Emma Navarro zieht sich aus gesundheitlichen Gründen von den Charleston Open zurück

Die amerikanische Tennisspielerin Emma Navarro hat ihre Teilnahme an den Charleston Open, einem Turnier im Besitz ihres Vaters Ben Navarro, aufgrund anhaltender gesundheitlicher Probleme abgesagt. Die 24-Jährige äußerte in einer Stellungnahme ihre Enttäuschung und betonte die persönliche Bedeutung des Turniers. Sie hofft, in den kommenden Wochen wieder auf den Platz zurückkehren zu können.

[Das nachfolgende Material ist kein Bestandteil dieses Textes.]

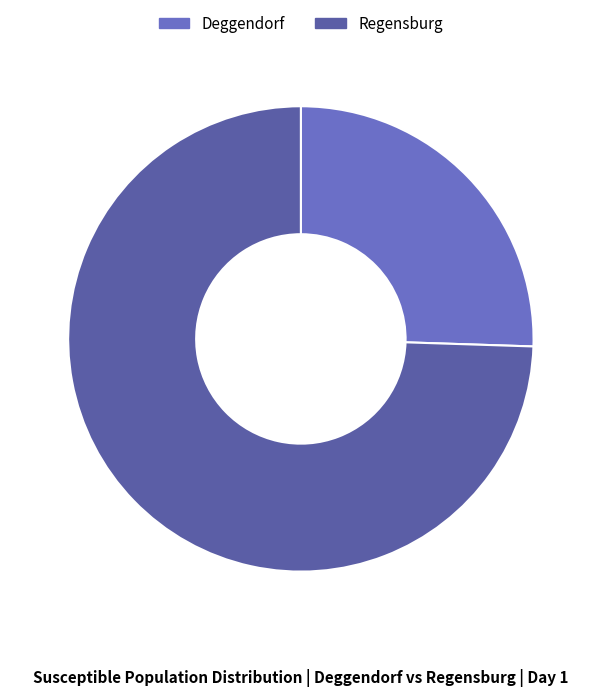

Which slice represents more than half of the pie?

Regensburg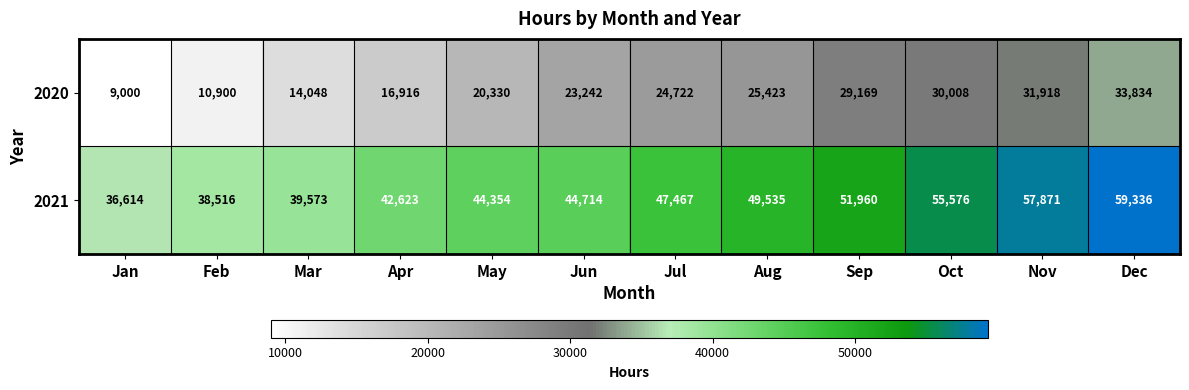

The value of 2020 at May is 20330. True or false?

True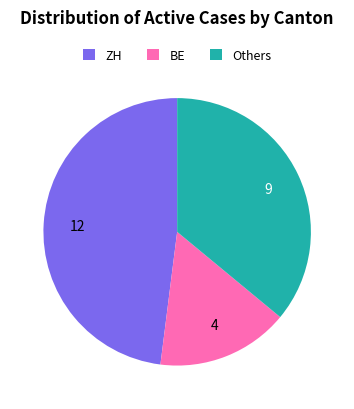

Is it true that ZH is 48% of the pie?

True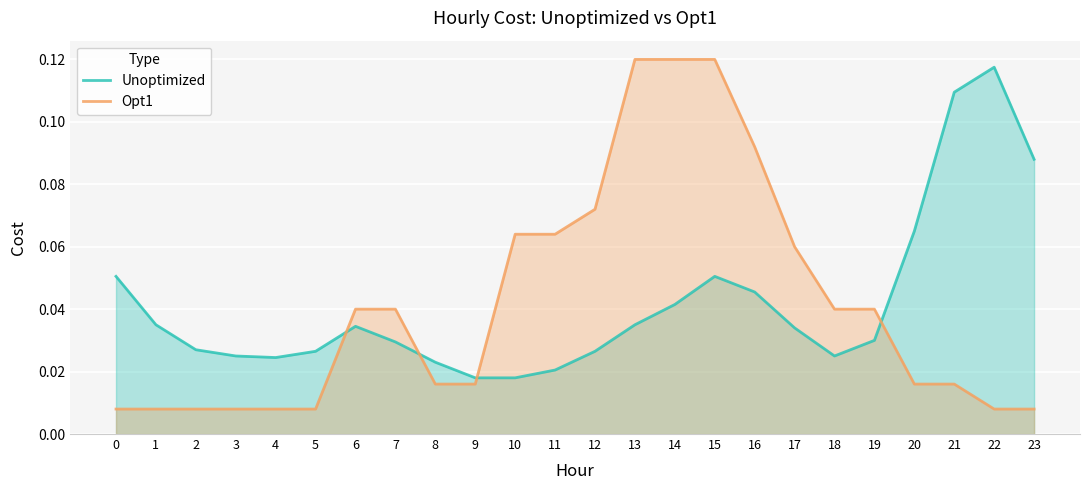

Reading right to left, list all the values displayed in this chart.

Unoptimized: 23=0.1	22=0.1	21=0.1	20=0.1	19=0.0	18=0.0	17=0.0	16=0.0	15=0.1	14=0.0	13=0.0	12=0.0	11=0.0	10=0.0	9=0.0	8=0.0	7=0.0	6=0.0	5=0.0	4=0.0	3=0.0	2=0.0	1=0.0	0=0.1
Opt1: 23=0.0	22=0.0	21=0.0	20=0.0	19=0.0	18=0.0	17=0.1	16=0.1	15=0.1	14=0.1	13=0.1	12=0.1	11=0.1	10=0.1	9=0.0	8=0.0	7=0.0	6=0.0	5=0.0	4=0.0	3=0.0	2=0.0	1=0.0	0=0.0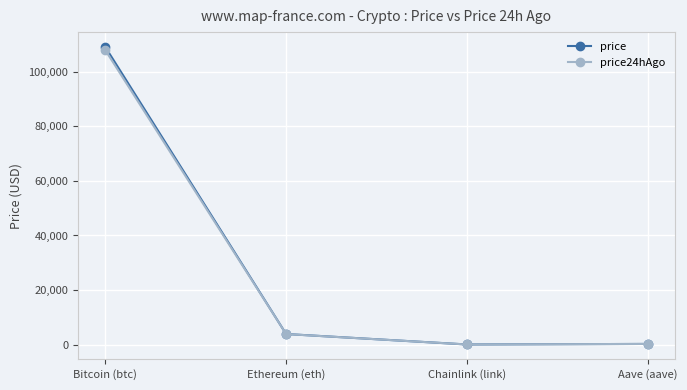

What is the total value across all series at Chainlink (link)?

34.8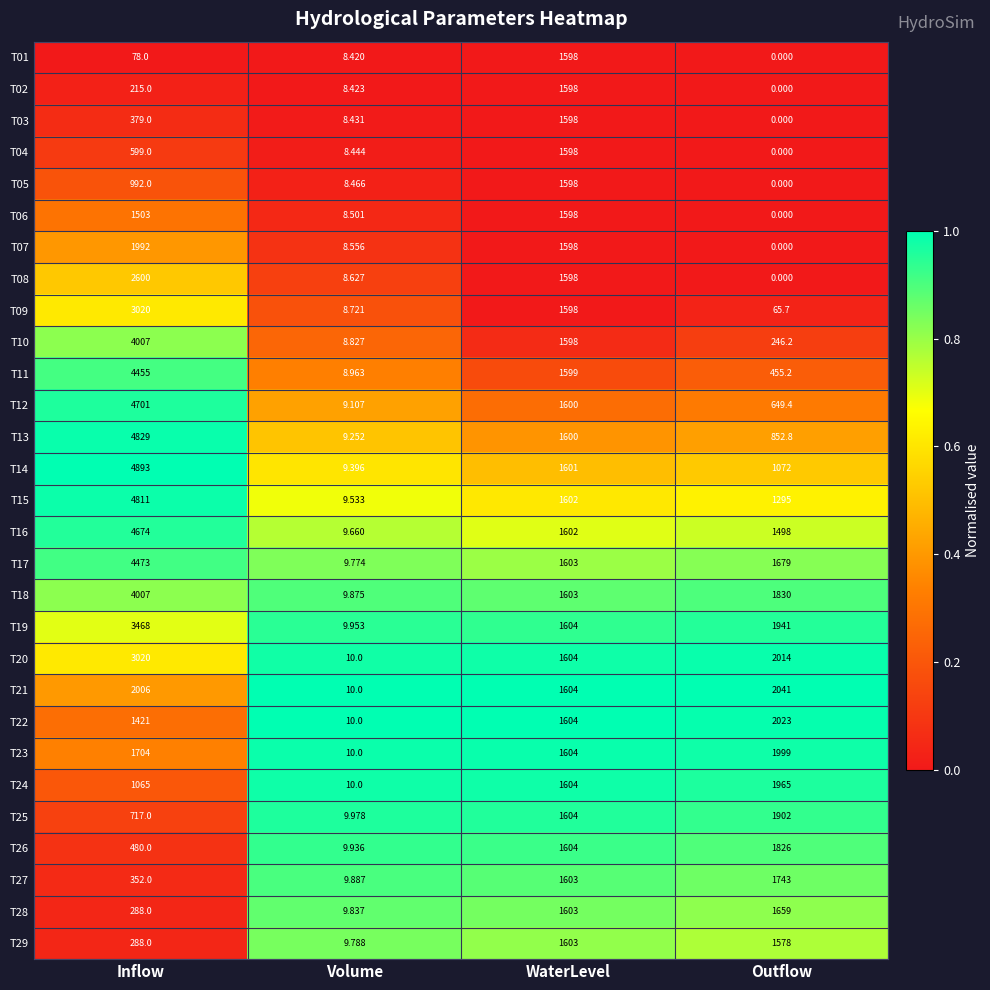

Rank the categories by T13 value from highest to lowest.

Inflow, WaterLevel, Outflow, Volume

Emma Navarro, die mit einem schwierigen Start in die Saison 2026 zu kämpfen hatte, kündigte ihren Rückzug von den Credit One Charleston Open an, die am 30. März beginnen. Das Turnier hat für die 24-jährige Amerikanerin eine besondere Bedeutung, da es ihrem Vater, dem Milliardär Ben Navarro, gehört. In einer am 26. März veröffentlichten Erklärung bekundete der offizielle Twitter-Account der Charleston Open seine Unterstützung: „Wir wünschen Emma alles Gute. Wir werden sie dieses Jahr in Charleston vermissen.💜“ Navarro schloss sich diesem Gefühl an und erklärte: „Ich bin sehr enttäuscht, dass ich die Charleston Open dieses Jahr nicht spielen kann. Das Turnier bedeutet mir unglaublich viel, und ich nehme die Gelegenheit, zu Hause vor meiner Familie, meinen Freunden und der Gemeinschaft von Charleston zu spielen, deren Unterstützung überwältigend und bedingungslos ist, nie als selbstverständlich hin.“ Sie begründete ihre Entscheidung mit anhaltenden gesundheitlichen Problemen und fügte hinzu: „Leider habe ich in den letzten etwa einem Jahr mit einigen gesundheitlichen Problemen zu kämpfen gehabt, die ich weiterhin abklären muss. Ich arbeite eng mit meinen Ärzten und meinem Team zusammen, um mich so gut wie möglich zu fühlen, aber ich brauche einfach noch ein wenig mehr Zeit. Ich bin optimistisch, dass ich in den kommenden Wochen bald wieder auf dem Platz stehen werde, und freue mich schon jetzt darauf, nächstes Jahr wieder in Charleston anzutreten!“ Navarro hat zuvor sechsmal an dem Turnier teilgenommen und erreichte 2025 das Viertelfinale, bevor sie gegen Amanda Anisimova verlor. Ihre Form im Jahr 2026 war schwach und von Erstrundenniederlagen bei den Australian Open gegen Magda Linette, den Merida Open als Titelverteidigerin gegen Zhang Shuai, in Indian Wells gegen Sonay Kartal und bei einem WTA-125-Turnier in Austin gegen Lulu Sun geprägt. Zudem musste sie frühe Niederlagen in Abu Dhabi, Katar, Dubai und beim ASB Classic hinnehmen, erreichte jedoch das Viertelfinale in Adelaide. Diese Ergebnisse haben sie in der Weltrangliste von Platz 15 am Ende des Jahres 2025 auf Platz 27 abrutschen lassen.